A bipartisan group of lawmakers in the House are unveiling Monday their proposal to resolve the immigration standoff in Washington, even as the White House has offered a more conservative plan.
The group of 48 lawmakers, split evenly by party, are calling for their immigration-border security outline to be included in a budget deal that has evaded congressional leadership for months because of the impasse on immigration and other issues.
The Problem Solvers Caucus has worked since last fall to come up with a solution on the Deferred Action for Childhood Arrivals program, which protected young undocumented immigrants who came to the US as children from deportation and which President Donald Trump decided in September to terminate by March 5.
The Problem Solvers proposal resembles an offer from a bipartisan Senate group led by Sens. Lindsey Graham, R-South Carolina, and Dick Durbin, D-Illinois, which was rejected by Trump and has been declared dead in the Senate by GOP leadership.
The White House, meanwhile, last week unveiled its own proposal that would offer a pathway to citizenship for nearly 2 million undocumented immigrants but contains a number of other sweeping immigration changes that met instant resistance from the left.

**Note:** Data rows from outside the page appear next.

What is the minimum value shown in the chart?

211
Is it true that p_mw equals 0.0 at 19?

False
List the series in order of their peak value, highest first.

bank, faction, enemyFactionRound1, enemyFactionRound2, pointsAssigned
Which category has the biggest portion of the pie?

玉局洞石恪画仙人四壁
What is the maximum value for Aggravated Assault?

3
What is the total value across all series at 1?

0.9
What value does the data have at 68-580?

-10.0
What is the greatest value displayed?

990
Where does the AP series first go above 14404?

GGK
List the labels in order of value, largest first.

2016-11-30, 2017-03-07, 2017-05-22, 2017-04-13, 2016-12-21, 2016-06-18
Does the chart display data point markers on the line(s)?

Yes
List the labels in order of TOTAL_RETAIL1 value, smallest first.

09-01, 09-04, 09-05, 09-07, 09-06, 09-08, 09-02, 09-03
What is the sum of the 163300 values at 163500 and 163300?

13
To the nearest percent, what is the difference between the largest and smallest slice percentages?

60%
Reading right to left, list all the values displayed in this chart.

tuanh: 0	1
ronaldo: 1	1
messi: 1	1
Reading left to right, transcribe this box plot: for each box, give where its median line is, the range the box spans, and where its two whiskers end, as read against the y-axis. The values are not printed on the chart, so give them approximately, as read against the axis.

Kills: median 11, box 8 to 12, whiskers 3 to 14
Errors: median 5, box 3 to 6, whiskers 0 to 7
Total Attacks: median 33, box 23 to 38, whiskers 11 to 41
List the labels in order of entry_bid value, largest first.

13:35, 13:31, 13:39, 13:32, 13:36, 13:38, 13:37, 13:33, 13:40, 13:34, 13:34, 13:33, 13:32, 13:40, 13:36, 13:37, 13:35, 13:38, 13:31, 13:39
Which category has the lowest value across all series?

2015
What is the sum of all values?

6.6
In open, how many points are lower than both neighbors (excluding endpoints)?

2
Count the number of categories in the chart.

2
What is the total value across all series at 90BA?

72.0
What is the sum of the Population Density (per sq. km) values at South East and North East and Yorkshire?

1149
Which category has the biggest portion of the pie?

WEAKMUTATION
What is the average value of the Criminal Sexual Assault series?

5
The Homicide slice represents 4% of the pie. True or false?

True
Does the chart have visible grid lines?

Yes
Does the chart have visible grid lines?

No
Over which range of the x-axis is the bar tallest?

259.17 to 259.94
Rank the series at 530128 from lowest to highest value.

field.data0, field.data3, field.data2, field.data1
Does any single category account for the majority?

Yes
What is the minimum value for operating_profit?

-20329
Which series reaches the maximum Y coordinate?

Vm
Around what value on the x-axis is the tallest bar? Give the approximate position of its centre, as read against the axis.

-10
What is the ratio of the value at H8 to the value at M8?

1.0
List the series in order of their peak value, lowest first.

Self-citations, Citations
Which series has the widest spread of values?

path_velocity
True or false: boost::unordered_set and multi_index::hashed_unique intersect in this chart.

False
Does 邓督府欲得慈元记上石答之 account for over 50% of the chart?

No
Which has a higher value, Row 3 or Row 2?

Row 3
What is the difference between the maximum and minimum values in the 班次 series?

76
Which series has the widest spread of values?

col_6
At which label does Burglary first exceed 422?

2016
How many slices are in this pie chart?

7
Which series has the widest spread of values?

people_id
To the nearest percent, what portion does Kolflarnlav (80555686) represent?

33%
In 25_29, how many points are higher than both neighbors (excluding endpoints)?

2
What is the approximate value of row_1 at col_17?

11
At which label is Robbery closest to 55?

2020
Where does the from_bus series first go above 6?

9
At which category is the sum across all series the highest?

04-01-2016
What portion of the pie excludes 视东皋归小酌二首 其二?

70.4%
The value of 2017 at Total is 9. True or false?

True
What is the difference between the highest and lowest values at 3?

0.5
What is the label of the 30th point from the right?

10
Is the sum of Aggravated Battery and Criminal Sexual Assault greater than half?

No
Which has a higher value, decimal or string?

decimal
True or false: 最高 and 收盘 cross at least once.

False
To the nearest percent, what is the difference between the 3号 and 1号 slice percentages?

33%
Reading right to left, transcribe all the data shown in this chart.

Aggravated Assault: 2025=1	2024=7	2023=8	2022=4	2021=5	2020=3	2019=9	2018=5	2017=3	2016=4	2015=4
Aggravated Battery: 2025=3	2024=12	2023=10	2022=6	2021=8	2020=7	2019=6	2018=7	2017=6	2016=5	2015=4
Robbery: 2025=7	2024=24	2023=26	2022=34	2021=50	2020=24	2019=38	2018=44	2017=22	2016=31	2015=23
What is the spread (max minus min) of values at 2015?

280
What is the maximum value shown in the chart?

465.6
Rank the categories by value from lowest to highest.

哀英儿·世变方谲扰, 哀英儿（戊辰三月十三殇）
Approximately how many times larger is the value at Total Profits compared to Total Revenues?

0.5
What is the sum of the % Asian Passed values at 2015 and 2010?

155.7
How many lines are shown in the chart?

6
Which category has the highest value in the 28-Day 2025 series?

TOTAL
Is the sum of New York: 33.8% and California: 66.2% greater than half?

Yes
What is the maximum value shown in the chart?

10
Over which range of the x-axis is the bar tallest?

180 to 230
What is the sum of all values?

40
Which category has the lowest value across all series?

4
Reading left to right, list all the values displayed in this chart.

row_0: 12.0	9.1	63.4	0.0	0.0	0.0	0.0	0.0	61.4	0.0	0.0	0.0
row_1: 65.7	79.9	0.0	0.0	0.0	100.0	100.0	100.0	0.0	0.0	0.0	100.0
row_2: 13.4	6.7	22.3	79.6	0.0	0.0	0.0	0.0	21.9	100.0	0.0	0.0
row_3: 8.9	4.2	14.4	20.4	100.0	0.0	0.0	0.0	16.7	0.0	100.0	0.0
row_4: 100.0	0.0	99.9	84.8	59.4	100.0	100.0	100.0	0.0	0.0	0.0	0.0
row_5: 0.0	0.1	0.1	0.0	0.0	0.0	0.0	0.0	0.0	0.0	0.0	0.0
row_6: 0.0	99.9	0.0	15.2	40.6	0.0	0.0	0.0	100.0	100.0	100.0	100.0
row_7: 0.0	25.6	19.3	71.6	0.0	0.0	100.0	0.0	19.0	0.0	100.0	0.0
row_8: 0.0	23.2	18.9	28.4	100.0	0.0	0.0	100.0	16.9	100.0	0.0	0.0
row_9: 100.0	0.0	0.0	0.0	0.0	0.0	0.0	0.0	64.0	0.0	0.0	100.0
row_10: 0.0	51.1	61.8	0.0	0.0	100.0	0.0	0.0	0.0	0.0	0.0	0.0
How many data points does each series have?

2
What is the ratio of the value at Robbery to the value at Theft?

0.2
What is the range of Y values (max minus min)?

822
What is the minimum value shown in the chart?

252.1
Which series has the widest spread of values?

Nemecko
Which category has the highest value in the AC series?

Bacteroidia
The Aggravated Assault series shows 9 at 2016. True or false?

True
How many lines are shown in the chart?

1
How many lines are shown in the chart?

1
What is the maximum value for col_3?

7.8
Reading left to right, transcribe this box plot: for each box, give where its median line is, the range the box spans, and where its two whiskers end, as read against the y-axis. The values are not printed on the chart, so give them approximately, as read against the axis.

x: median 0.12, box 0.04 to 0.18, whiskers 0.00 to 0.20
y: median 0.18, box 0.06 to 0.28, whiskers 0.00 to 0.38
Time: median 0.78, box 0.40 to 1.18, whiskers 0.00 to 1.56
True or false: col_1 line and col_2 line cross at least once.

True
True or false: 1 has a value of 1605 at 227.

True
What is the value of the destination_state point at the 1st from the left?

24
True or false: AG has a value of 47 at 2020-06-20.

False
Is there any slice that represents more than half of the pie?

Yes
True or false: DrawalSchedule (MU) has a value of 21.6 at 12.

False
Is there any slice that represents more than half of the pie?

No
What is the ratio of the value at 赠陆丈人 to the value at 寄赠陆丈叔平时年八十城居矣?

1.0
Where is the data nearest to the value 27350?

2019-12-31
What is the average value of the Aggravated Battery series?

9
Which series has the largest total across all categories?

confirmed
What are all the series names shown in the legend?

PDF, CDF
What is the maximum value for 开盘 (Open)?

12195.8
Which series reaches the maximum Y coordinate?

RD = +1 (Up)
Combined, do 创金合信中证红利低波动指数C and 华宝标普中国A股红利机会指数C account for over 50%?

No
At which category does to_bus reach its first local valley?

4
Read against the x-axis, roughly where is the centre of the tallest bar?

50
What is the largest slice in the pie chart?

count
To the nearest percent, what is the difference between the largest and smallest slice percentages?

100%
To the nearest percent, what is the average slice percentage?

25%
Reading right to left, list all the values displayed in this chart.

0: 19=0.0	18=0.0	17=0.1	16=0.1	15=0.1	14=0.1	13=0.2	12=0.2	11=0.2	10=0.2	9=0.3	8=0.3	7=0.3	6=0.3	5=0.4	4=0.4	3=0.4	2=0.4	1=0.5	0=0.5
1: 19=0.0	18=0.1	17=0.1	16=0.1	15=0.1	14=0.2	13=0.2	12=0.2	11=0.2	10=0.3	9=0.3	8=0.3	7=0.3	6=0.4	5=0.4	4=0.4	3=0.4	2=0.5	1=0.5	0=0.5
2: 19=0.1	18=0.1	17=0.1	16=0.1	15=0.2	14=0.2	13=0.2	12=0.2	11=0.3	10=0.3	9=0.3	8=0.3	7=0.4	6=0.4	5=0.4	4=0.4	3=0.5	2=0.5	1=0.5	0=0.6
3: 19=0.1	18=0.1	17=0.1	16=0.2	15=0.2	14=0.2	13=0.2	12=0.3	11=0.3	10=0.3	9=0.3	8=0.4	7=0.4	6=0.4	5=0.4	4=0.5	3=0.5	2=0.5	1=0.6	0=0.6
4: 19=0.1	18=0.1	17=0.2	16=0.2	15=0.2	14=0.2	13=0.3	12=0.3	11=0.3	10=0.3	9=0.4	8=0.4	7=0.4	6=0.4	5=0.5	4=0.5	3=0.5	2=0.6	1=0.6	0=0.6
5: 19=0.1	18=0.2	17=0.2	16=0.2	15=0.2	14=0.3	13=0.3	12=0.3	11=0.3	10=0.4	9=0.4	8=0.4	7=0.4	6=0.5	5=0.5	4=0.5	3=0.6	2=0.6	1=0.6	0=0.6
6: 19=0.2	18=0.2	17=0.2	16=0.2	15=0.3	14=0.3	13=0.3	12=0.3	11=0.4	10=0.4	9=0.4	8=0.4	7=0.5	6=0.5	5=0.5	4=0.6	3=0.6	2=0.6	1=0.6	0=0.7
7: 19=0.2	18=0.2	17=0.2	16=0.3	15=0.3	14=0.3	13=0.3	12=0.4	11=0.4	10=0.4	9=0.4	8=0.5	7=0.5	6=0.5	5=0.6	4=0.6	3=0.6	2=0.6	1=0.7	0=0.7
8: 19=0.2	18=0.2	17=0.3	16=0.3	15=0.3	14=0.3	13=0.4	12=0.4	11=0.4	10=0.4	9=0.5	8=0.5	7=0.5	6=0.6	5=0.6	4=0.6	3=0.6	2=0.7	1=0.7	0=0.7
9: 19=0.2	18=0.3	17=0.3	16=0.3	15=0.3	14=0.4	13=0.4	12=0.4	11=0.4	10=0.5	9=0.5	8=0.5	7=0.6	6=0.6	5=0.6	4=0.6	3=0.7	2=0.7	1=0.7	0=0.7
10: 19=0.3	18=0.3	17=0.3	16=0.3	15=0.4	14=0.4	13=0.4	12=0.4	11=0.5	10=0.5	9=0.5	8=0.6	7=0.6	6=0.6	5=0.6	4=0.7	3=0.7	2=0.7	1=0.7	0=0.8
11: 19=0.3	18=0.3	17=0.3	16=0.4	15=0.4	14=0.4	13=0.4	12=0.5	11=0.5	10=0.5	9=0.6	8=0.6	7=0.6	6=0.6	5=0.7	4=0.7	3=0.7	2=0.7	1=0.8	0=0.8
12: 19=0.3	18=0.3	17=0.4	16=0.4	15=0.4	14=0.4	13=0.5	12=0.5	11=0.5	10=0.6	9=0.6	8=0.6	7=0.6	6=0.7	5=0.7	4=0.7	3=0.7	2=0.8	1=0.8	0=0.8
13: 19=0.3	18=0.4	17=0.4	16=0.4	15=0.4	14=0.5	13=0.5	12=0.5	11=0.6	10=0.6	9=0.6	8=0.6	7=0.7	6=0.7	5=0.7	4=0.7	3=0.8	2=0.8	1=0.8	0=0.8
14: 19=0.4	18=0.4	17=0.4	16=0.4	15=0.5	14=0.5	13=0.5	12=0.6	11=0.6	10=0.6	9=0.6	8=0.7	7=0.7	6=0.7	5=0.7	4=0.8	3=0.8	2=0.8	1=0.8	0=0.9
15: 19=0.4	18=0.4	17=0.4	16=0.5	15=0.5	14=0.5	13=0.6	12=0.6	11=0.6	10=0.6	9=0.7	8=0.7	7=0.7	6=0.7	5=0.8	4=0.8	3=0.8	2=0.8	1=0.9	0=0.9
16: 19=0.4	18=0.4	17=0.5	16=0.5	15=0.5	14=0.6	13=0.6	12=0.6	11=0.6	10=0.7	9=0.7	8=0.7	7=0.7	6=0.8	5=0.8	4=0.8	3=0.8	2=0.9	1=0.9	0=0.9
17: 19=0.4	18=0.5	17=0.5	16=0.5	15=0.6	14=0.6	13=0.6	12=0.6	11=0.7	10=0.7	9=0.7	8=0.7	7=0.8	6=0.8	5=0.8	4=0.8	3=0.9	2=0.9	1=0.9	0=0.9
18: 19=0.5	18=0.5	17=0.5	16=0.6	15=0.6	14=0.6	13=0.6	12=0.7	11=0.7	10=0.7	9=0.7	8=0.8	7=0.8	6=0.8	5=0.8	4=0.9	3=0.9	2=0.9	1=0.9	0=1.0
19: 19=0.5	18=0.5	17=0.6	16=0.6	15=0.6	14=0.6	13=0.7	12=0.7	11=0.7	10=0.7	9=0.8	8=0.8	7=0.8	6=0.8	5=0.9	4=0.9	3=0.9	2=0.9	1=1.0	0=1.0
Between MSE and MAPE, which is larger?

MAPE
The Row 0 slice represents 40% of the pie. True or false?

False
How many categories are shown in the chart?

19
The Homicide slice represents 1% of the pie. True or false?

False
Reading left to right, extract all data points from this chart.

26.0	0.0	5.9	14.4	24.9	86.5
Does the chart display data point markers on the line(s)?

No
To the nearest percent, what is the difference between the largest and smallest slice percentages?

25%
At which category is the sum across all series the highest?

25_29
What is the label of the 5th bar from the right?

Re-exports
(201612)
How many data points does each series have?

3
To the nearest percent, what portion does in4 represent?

It's unclear why the Problem Solvers Caucus proposal would have more success than the Durbin-Graham proposal, but the bipartisan group has been negotiating for months in the hope that if enough rank-and-file members can show consensus across the aisle, it could pick up steam with leadership as an option as funding talks continue without success, and provide a counterpoint to hardline bills pushed by more conservative House Republicans.
The latest short-term government funding runs out February 8, a week from Thursday.
"I am frustrated that there are so many partisan extremists that are more interested in achieving political victories than in actually solving these important issues," Republican New York Rep. Tom Reed, who co-chairs the caucus, said in a statement.
"No one got everything they wanted, and that's the reality of governing - and I didn't feel the (DACA recipients) could wait any longer," added New Jersey Rep. Josh Gottheimer, the Democratic co-chairman.
In the deal, qualifying young undocumented immigrants would have a 10- to 12-year pathway to citizenship, provided they have a clean criminal record and have paid taxes.
The border security piece of the deal would appropriate the President's request for this coming fiscal year: $1.6 billion for physical barriers, such as wall and fencing, and $1.1 billion for technology and other measures. It would also appropriate money for drug screening, border access roads and personnel and authorize a study on adding fees to related activities -- like crossing the border -- that can then be spent on border security.
To answer the other two "pillars" of what the White House has demanded, ending the diversity lottery and curtailing family migration, the bill would eliminate the diversity visa but create a new merit-based visa for underrepresented countries with education, work and language requirements. Half of the visas would also go initially toward allowing recipients of Temporary Protected Status to stay in the US after the Trump administration ended their protections.
The bill would prevent parents who brought their children illegally to the US from being sponsored for citizenship by those children once they become citizens, but would give them three-year legal work permits to stay in the US without citizenship.